This is my catch-up reading week. Before I can get to The Economist’s “World in 2012″ I have a dozen 2011 editions still to read. I also have a stack of books on my wish list to polish off before I can start 2012 informed and ready to go.
This year I bought an iPad and a Kindle, so I have a least 4 options for accessing all this content; buy the e-book, order on Amazon, drive to Barnes and Noble, or borrow from the library. I wondered if there is a meaningful sustainability impact between each of these options so I did some research to establish my own best practices. Here are my sustainable reading rules for this holiday season.
If your desired book/magazine is available at your local library then this is by far the most sustainable option. One caveat – if you have to drive more than a few miles to the library then the sustainability benefit is lost due to emissions from your car.
If you already own an iPad or Kindle, then the impact of buying the e-version of a book, magazine or newspaper is much lower than the impact of the paper version you could order from Amazon or buy at Barnes and Noble.
Research published in the Guardian estimates the CO2e emissions of a newspaper or magazine range from 4-10 lbs, depending on the type of paper stock, whether it’s recycled or land filled, the energy efficiency of the paper mill, and the transportation distance. Similarly, the average CO2e emissions of a paper book are 9 lbs, according to the Green Press Initiative.

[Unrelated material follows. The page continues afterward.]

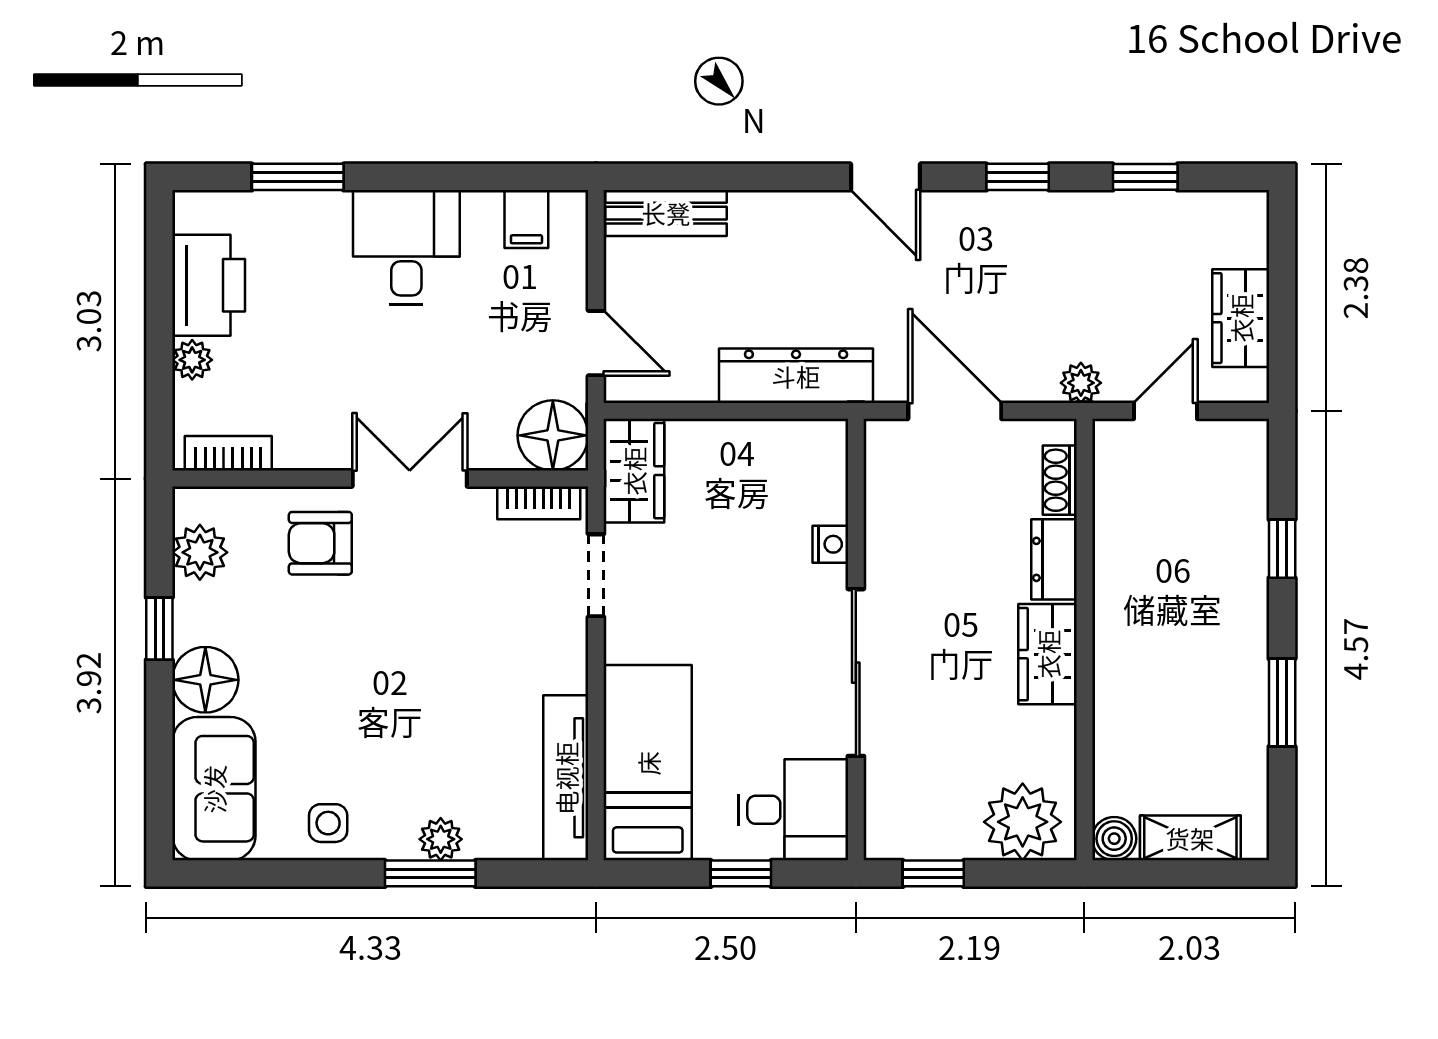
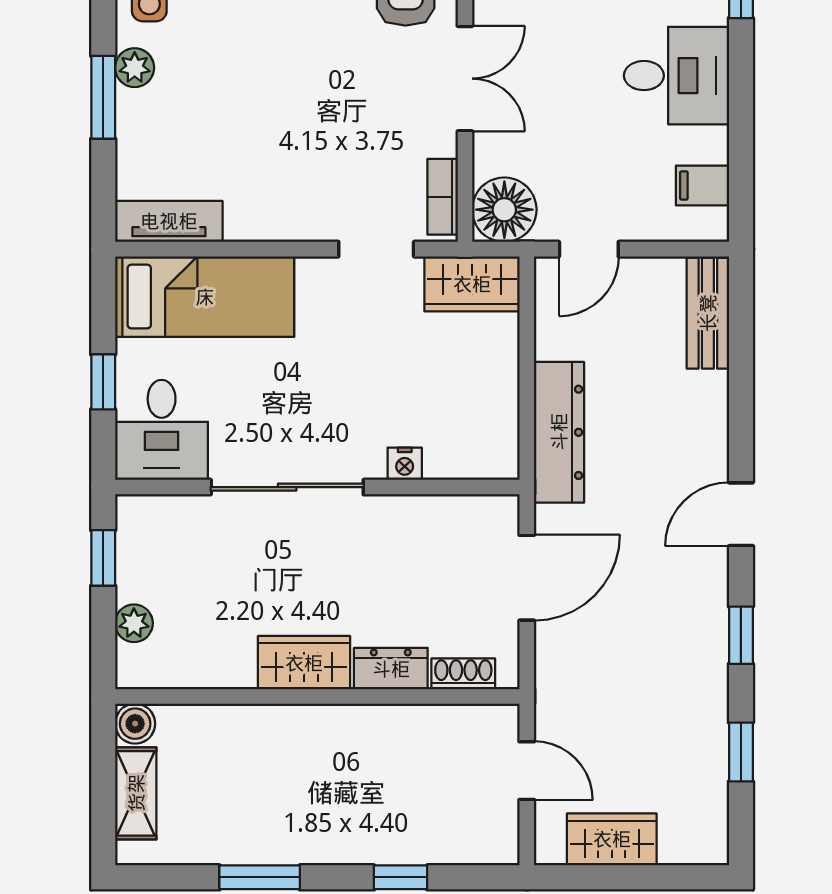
plant: (1081, 383) -> (552, 693), removed
tv unit: (566, 778) -> (169, 221), width x0.71
plant: (1023, 822) -> (134, 623), width x0.53, depth x0.53
plant: (441, 839) -> (135, 68), moved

To incentivize readers to make this switch to more sustainable reading, one of our portfolio companies, Recyclebank, recently partnered with Barnes and Noble to provide reward points for switching to e-books.
If you don’t already own an e-reader, then you might be able to justify buying one for reading books/magazines more sustainably, but this depends on how many books/magazines you will read on it. So how many books/magazines does it take to offset the emissions of an iPad or Kindle and allow you to play Angry Birds free from carbon guilt?
Apple has published a detailed environmental analysis of the impact of the iPad and iPad2. They estimate the life cycle CO2 emissions of these devices to be 286 and 231 lbs, respectively. This is broken down in the figure below.
Comparing these emissions with the impact of paper books suggests that buying 20-30 e-books instead of paper books will offset the emissions from producing, shipping and using an iPad. In a 2010 New York Times opinion piece Daniel Goleman and Gregory Norris argue that when other factors such as health and societal impact are considered, one probably needs to offset 50-100 paper books with e-books to fully balance the impact of an iPad. If you also switch to receiving your newspapers electronically, the offset will happen much quicker. Substituting a daily delivered broadsheet for e-newspapers offsets the emissions of an iPad within a few months.
Unfortunately, the equivalent data for Kindle devices is not available. During its 2011 annual shareholder meeting, Amazon rejected a measure proposed by Calvert Asset Management for more disclosure on how the company deals with climate change. Amazon claimed that preparing a climate-change report would not be “an efficient use of time and resources.” For a company with $34B in sales to claim that it doesn’t have the resources to conduct a $100,000 LCA of its products isn’t credible and I suspect we’ll see some CO2e numbers from Amazon in 2012.
If you decide to buy a Kindle/iPad for reading e-books, magazines and newspapers, make sure to maximize its useful life. If you want to upgrade to the iPad3, Kindle Fire, or next Nook, that’s fine, but make sure to trade in your old device so someone else can continue reading e-books on the device. At Physic Ventures, we’re delighted to see another of our portfolio companies, Gazelle.com, experiencing fantastic growth providing exactly this type of consumer electronics recommerce service. Another sustainable, and cheaper, alternative is to buy a used device on Gazelle’s store.
If you decide to stick with paper books, check out some of the great new collaborative consumption companies, like swap.com, that provide access to a wide range of used books.